The province is creating 25 new Nurse Practitioner positions over the next year under the SHA, including in SHA clinics and as part of primary health care teams.

“Access to primary health care is a high priority for our government,” said Moe. “By creating more opportunities for Nurse Practitioners throughout the health care system, we can improve access to primary health care services for Saskatchewan patients and their families.”

Martensville-Warman MLA Terry Jenson

Moe said the government is also looking to expand areas of service for Nurse Practitioners,  including in settings other than primary health care.

In addition, the province intends to establish publicly-funded, privately-operated independent Nurse Practitioner clinics in communities across the province.
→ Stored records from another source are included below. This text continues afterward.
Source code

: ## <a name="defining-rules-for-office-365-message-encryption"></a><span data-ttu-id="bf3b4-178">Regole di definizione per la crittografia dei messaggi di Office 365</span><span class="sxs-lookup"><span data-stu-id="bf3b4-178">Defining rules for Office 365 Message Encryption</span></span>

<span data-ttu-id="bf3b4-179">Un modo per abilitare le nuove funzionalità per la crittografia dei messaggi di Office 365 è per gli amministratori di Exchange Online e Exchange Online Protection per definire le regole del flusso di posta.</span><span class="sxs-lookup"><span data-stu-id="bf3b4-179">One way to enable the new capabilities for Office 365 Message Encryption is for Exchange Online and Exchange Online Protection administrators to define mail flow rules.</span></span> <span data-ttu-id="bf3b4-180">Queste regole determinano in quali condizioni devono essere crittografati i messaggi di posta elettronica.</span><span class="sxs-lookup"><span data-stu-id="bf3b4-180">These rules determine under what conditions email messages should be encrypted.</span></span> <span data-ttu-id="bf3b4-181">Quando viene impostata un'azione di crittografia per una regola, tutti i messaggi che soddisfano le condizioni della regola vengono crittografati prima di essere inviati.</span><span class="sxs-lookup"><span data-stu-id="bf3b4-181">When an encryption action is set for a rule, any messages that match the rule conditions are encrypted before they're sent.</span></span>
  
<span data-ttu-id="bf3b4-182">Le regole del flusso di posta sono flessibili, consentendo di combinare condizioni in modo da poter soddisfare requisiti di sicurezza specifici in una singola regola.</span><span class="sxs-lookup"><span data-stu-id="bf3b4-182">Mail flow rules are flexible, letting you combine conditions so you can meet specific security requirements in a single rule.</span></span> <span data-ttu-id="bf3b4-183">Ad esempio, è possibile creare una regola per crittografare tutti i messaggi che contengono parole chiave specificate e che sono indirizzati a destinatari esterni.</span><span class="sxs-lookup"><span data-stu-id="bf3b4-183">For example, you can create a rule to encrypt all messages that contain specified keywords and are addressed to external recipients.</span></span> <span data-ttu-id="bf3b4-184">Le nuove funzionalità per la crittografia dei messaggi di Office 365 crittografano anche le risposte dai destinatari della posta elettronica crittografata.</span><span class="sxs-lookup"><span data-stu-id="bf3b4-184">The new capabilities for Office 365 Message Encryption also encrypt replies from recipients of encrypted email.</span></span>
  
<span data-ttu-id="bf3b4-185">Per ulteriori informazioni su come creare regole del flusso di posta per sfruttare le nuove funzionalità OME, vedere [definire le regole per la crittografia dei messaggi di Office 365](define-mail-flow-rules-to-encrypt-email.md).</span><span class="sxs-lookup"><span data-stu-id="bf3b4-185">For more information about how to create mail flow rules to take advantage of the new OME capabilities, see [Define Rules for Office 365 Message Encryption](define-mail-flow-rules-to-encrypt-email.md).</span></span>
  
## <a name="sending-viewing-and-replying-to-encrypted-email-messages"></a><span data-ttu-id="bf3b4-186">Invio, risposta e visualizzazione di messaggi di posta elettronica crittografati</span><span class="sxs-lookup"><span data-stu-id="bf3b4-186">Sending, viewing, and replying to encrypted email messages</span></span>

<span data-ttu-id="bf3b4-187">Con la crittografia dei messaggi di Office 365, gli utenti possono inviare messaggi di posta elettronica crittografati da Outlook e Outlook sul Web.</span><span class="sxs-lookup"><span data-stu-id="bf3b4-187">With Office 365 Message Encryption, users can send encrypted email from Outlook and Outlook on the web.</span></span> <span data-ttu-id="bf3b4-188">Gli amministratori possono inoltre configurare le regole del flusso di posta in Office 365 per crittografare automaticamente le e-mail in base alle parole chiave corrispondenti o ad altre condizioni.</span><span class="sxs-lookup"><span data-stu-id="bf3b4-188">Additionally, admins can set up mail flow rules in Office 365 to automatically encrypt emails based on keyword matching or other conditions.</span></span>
Hindley said additional details of the initiatives, including the cost of the new independent clinics, will be outlined in the provincial budget later this month. He added the government is looking at opening two new independent clinics later this year.

“We will be working very closely with the Saskatchewan Association of Nurse Practitioners on what exactly the new model of clinics will look like,” said Hindley. “This new model will be different than the SHA clinics in Warman and Martensville. They will be independently operated but publicly funded. The goal is to expand accessibility to primary health care facilities for communities.”

Sask. Association of Nurse Practioners President Michelle O’Keefe

Michelle O’Keefe, President of the Saskatchewan Association of Nurse Practitioners, said the announcement will be welcomed by her members, because it opens up new opportunities for employment and training, while also increasing accessibility to a wider range of preventive health care services. She said the new independently-operated clinics will remove barriers to health care because patients will not have to pay out -of-pocket for Nurse Practitioner services.